Nothing of that is happening now, when the loss of confidence inside and outside the country and the lack of a national and European horizon make up the main features of the crisis. Perhaps for that reason this may be the first crisis in which many Spanish are not thinking of a better future but simply of how to win back their immediate past and the living standards they have already tasted, which marks an important psychological distance with respect to other eras of Spanish political life. This is evident both internally and externally.

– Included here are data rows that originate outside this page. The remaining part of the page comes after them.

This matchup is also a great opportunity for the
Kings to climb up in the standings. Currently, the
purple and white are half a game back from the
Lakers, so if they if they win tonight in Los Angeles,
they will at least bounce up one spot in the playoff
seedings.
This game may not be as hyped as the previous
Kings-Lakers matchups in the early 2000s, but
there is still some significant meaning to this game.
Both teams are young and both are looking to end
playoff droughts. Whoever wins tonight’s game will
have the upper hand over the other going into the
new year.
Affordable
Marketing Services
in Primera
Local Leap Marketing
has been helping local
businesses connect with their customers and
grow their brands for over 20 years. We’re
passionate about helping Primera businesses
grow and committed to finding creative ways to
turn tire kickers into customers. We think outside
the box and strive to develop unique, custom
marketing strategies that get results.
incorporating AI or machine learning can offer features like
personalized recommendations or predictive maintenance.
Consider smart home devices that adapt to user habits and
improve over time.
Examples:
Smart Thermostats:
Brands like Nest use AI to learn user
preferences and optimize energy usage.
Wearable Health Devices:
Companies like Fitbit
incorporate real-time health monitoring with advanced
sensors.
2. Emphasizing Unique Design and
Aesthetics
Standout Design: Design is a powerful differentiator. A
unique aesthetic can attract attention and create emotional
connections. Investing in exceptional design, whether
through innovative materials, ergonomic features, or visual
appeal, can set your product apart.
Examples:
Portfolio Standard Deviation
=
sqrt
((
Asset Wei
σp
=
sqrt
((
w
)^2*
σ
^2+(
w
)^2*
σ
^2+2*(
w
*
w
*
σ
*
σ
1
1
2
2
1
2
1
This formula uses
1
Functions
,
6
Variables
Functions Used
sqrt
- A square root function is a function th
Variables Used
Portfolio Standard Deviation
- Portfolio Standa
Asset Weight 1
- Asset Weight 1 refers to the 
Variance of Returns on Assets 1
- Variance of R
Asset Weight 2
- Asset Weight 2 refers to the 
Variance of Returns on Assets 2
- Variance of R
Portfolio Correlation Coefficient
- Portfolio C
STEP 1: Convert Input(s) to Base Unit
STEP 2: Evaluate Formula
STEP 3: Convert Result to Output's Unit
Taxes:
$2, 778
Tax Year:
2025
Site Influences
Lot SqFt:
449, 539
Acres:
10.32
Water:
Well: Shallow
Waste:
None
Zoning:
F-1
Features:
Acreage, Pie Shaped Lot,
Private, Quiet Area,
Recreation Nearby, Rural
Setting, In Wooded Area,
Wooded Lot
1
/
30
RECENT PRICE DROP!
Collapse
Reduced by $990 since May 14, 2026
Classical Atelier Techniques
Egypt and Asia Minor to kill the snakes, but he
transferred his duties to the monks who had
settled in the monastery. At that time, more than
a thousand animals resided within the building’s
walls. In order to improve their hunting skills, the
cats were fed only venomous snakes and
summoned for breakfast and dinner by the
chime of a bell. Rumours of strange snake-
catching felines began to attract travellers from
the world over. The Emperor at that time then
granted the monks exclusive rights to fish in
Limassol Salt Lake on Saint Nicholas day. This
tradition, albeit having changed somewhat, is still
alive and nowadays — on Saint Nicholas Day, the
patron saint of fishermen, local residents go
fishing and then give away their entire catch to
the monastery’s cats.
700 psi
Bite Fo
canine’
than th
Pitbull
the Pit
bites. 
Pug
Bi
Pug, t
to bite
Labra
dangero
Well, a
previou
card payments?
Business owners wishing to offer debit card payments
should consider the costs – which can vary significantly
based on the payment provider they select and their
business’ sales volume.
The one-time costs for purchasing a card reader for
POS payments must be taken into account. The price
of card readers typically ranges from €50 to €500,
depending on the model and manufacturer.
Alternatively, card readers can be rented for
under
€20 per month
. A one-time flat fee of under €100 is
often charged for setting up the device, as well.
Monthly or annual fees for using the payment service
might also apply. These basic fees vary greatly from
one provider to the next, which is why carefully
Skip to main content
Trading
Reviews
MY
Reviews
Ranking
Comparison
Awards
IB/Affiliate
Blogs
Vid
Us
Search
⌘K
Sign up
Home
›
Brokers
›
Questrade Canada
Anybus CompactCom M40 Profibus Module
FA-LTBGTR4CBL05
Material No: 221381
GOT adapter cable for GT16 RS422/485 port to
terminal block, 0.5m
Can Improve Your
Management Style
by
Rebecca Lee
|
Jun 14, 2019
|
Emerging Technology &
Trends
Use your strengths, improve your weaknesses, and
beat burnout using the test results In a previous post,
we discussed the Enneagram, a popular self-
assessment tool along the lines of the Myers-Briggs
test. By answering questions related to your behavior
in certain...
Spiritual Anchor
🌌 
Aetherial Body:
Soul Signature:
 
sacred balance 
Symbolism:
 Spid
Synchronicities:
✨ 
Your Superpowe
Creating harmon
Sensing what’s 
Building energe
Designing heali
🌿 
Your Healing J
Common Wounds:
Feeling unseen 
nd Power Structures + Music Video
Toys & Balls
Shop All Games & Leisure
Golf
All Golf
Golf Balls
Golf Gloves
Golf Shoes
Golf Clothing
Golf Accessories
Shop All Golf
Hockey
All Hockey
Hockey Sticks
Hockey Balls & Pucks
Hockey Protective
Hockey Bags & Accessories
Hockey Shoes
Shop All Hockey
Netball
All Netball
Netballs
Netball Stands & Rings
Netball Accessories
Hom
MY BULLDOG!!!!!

Internally, the crisis has exposed a country split by multiple cracks. To runaway unemployment and economic stagnation we must add the shadows that, one after another, have been stretching out towards the main institutions of the country.

The monarchy, the political parties, the judiciary, the Bank of Spain, the autonomous communities, the local authorities and the financial system: one gets the impression that none of these key institutions, some of which have been and remain the keystone of the democratic state brought to life by the 1978 Constitution, have escaped the wear and tear and the loss of public trust.

A similar disappointment in Europe has been felt. Democratic Spain and European integration have been and are two sides of the same coin. Just as we cannot understand our recent democratic experience without touching on Europe, its institutions and its policies, we cannot make key decisions or even think about our future as Spaniards without doing so in a European light.

Lack of leadership

But now, in a country where the European interest and the national interest have been indistinguishable, the failure of a country is bound up with the failure of Europe.

At the hour of truth Europe has betrayed itself and its principles. Where a European logic and the common project should have prevailed, there has instead been imposed a logic based on national interests, on national identities and particularities.

Greece has been and remain a clear demonstration of this: the irresponsibility of the Greek elites and the lack of leadership of the European elites have created a vicious cycle that leads straight to disintegration and breakdown.

It is the coming together of these national and European weaknesses that explains why it is costing so much to escape the crisis and why the uncertainty is so high.

This crisis is political

Thus, just as reasonable doubts exist as to whether the current set-up of the autonomous system is an obstacle or an asset for overcoming the crisis, there is widespread belief in Europe that the crisis can be blamed on a bad institutional design behind the monetary union that has stoked the economic imbalances that have brought us this far.

It is no coincidence that at both levels, the European and the national, we are discussing the extent of decentralisation, powers, taxation, authority and political legitimacy: the national democracies and the European political system are both under heavy strain. If trust is to be built, those tensions must be adequately resolved.

In Spain and in Europe we must rebuild the institutions and trust, because it is clear that the current institutional design and the current power relations will not get us out of the crisis. Paradoxically, this permits some confidence in the future: in Spain and Europe this crisis is political, and so its solution is in politics and, therefore, close at hand.

Voluntarism? Yes, that's exactly what we need, in Spain and Europe.